Joined: Sat Jan 04, 2003 10:03 pm
Posts: 1706
Progress thus far:

1) I replaced mgia_update() with a whole new implementation of the original algorithm. There is measurable performance gain in terms of graphics performance, but the emulator as a whole is still very much slow. I used Blargg's color expander code above, but the rest of the code is mine. This results in consistent 30fps on my box when profiler support is turned off (e.g., the effects of playing MP3s or doing other host CPU-heavy stuff is drastically reduced).

EDIT: The new mgia code made implementing frame skip much more worth it. With a skip of 4 (meaning, it draws 1 frame, then skips the next 4), I get 67 fps, and with 10 I get 98 fps average.

2) Speaking of fps, I removed the old "wallclock MHz" status and replaced it with fps readout. Since CPU speed is synchronized with the video speed, the same information is there, but with easier to grok numbers.

3) I replaced the decoder.c file with one that used function pointers for each page of memory (all 65536 pages). This made the emulator slower by 4 to 6 fps consistently. It seems a mask-and-if decision tree is faster than a jump table.

4) Since implementing the new mgia_update() code, the video performance is no longer the bottleneck:

Code:
 23.33       inf      inf                             CPU_run
 20.45       inf      inf 27787032      nan      nan  MEM_readMem
 15.91       inf      inf     3472      nan      nan  mgia_update
 11.67       inf      inf 10235680      nan      nan  cache_colorExpand
  7.12       inf      inf 14824925      nan      nan  ram_read
  5.15       inf      inf 12960515      nan      nan  rom_read
  3.33       inf      inf                             e0m0x0_opcode_0x54
  1.52       inf      inf  3468219      nan      nan  MEM_writeMem
  1.06       inf      inf  3466607      nan      nan  ram_write


From this one run, we can see that CPU_run() takes up 23% of the CPU's time. 20% is spent in mgia_update, and 11% in cache_colorExpand (so, a total of 33% of the emulator's time is spent in the video screen update portion of the code). SDL_Flip()'s influence is negligable.

EDIT

I'm wondering if, at this point, the 65816 emulator itself needs an overhaul.

Well, it's at least fast enough for me to continue serious Forth implementation efforts on the computer now. SWEET!!


Top
 Profile  
Reply with quote  
 Post subject:
PostPosted: Sun Feb 11, 2007 9:50 pm 
Offline

Joined: Tue Jul 05, 2005 7:08 pm
Posts: 1043
Location: near Heidelberg, Germany
kc5tja wrote:
3) I replaced the decoder.c file with one that used function pointers for each page of memory (all 65536 pages). This made the emulator slower by 4 to 6 fps consistently. It seems a mask-and-if decision tree is faster than a jump table.

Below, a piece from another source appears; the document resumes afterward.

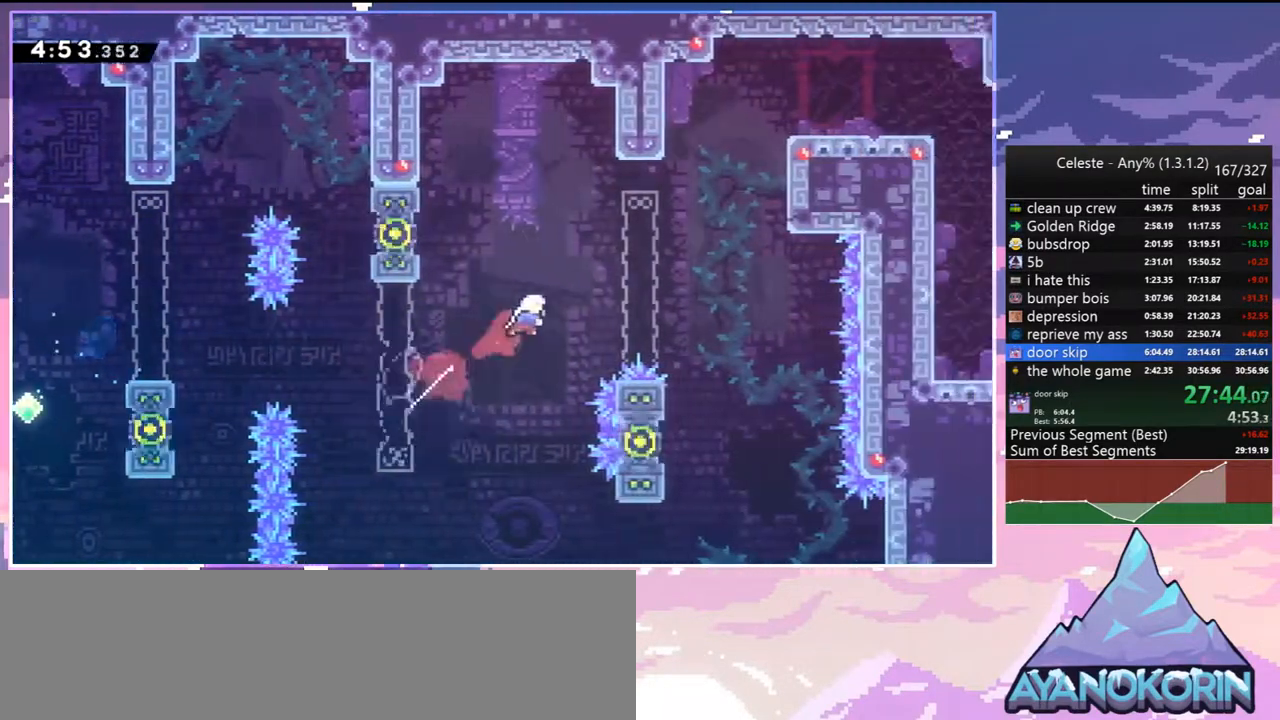
{"keys": ["grab", "right", "up"], "events": [[183, "dash", "down"], [333, "grab", "down"], [467, "dash", "up"]]}
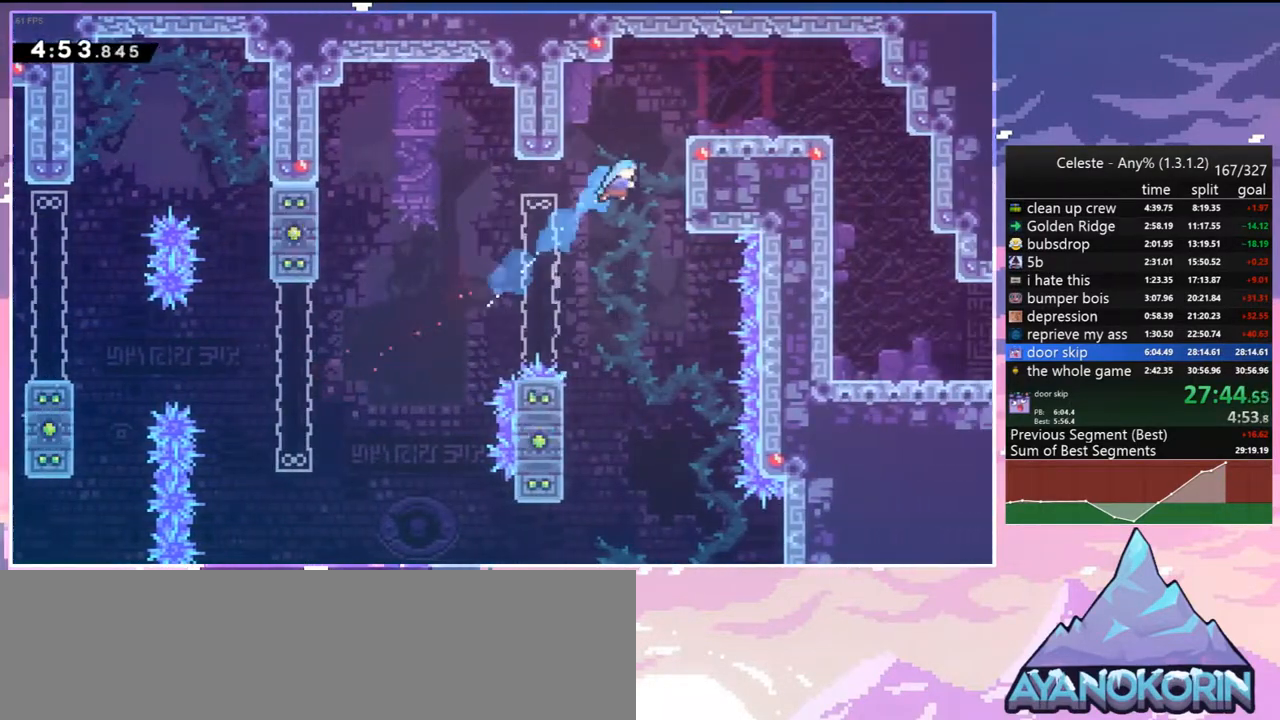
{"keys": ["right", "up"], "events": [[200, "jump2", "down"], [350, "jump", "down"], [433, "jump", "up"], [483, "grab", "up"], [483, "jump2", "up"]]}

As long as you use functions to access memory, your emulator will be slooow. VICE uses two tables: one for each page of memory pointing to the actual memory, so the CPU loop can directly read from or write to it, without function call. If special handling is needed, the memory table contains NULL, and a second table is used, as your function pointer table.

So there is something like this (made up from my faulty wet memory :-)
Code:
     BYTE *mempages[256];
     BYTE (*do_read[256])(int offset);
     void (*do_write[256])(int offset, BYTE value);

     ....
#define MEM_READ(page, offset) \
         ((mempage[page] == NULL ? do_read[page](offset) : mempage[page][offset])
#define MEM_WRITE(page, offset, value) \
         if (mempage[page] != NULL) { \
              mempage[page][offset]=value; \
         } else { \
              do_write[page](offset, value); \
         }

         ...
         // somewhere in the CPU loop
         switch (opcode) {
         ...
         case LDA_IMM:
               reg_ac= MEM_READ(reg_pc >> 8, reg_pc & 255);
               break;
         case ...
               


Using the preprocessor could be replaced with compiler-supported inline functions, as long as it is ensured that the compiler optimizes the not-used code away.

Disclaimer: I haven't done C in a while, so I hope you get the point without looking to closely ;-)

Quote:
4) Since implementing the new mgia_update() code, the video performance is no longer the bottleneck:

Code:
 23.33       inf      inf                             CPU_run
 20.45       inf      inf 27787032      nan      nan  MEM_readMem
 15.91       inf      inf     3472      nan      nan  mgia_update
 11.67       inf      inf 10235680      nan      nan  cache_colorExpand
  7.12       inf      inf 14824925      nan      nan  ram_read
  5.15       inf      inf 12960515      nan      nan  rom_read
  3.33       inf      inf                             e0m0x0_opcode_0x54
  1.52       inf      inf  3468219      nan      nan  MEM_writeMem
  1.06       inf      inf  3466607      nan      nan  ram_write



Replace MEM_readMem etc with inline direct memory access in the CPU loop, and you will have lots of speedup. This method is soo much faster (trust me, we tried it.... :-)

Just my 2cents
André


Top
 Profile  
Reply with quote  
 Post subject:
PostPosted: Sun Feb 11, 2007 10:03 pm 
Offline

Joined: Tue Jul 05, 2005 7:08 pm
Posts: 1043
Location: near Heidelberg, Germany
kc5tja wrote:
OK, it's increasingly apparent that even doing scanline caching isn't going to work -- simply writing the code to do a cache line 'hit' check for memory writes ends up consuming 12 microseconds which, when you consider how often the virtual CPU performs memory writes, really adds up. It's not practical.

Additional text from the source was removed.